Semantic Data Model
“When Hadoop Simply Isn’t Enough: How to Purpose-Build Architecture for Industrial Data” offer an interesting read, but not a mention of RDF’s. ElasticSearch and Hadoop are mentioned as part of the solution, but I’m not clear on how linkage of data is achieved. Am I missing something?
“The Data Lake Concept Is Maturing” however provide a more interesting read, with Apache Hadoop Distributed File System being call out for storage, coupled with:
when selecting a NoSQL database with which to work with their Hadoop clusters. MongoDB, he said, is typically used for department-level cache applications, Apache Cassandra for highly distributed interactive applications, and Apache Hbase for analytic applications which Bodkin said “can tolerate a bit more latency, having a smaller number of places where machine-learned models sit right next to your compute cluster in Hadoop.”

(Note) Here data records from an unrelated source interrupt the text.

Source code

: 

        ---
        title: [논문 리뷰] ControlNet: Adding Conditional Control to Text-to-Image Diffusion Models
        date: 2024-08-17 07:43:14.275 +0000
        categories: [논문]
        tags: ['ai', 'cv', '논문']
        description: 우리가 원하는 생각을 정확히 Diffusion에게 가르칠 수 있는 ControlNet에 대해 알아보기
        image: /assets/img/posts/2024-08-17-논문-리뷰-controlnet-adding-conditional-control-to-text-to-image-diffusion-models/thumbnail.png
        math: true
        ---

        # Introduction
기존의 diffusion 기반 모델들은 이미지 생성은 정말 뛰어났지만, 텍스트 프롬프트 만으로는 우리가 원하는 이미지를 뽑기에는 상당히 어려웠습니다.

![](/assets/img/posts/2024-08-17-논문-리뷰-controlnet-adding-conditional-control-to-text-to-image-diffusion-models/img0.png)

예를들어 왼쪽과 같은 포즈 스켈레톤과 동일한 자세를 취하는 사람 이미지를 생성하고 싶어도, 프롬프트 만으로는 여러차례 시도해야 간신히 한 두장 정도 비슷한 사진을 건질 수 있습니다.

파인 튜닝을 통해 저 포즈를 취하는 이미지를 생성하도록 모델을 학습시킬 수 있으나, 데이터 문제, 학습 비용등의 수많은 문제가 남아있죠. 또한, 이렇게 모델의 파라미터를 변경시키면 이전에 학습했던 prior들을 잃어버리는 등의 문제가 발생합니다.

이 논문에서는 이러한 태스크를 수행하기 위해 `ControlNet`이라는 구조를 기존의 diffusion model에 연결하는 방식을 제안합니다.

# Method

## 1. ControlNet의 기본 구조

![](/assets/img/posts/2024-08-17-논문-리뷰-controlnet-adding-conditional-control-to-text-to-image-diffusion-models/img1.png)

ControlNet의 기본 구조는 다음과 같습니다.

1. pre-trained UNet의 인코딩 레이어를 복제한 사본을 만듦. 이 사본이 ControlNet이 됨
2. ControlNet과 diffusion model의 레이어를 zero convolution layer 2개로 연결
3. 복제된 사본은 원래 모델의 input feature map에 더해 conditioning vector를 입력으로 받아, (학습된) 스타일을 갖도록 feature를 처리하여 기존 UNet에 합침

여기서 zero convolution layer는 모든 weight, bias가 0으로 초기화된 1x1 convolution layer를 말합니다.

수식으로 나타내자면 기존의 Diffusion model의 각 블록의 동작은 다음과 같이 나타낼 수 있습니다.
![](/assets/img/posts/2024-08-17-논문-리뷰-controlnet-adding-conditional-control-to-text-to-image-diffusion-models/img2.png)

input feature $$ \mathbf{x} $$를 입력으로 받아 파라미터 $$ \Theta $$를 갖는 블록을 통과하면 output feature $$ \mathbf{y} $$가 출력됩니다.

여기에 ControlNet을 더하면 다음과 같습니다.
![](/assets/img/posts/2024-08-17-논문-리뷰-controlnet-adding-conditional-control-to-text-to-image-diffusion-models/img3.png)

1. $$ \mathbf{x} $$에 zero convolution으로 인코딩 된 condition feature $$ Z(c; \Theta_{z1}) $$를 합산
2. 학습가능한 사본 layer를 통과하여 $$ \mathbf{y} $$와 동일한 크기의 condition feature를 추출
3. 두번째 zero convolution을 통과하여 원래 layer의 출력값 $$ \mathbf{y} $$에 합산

From a Graph database perspective, an interesting article on Neo4j and RDF’s, “Importing ttl (Turtle) ontologies in Neo4j”
Sempala research is interesting, but I don’t see the code anywhere.
Finally, to Spark and SPARQL, “RDF Graphs and GraphX“.
Which still leads to the question of what is the latest data lake software stack? Is the road HBase to hold the data and/or the RDF’s? Jena-HBase Or is HBase paired with a separate graph database offering SPARQL queries?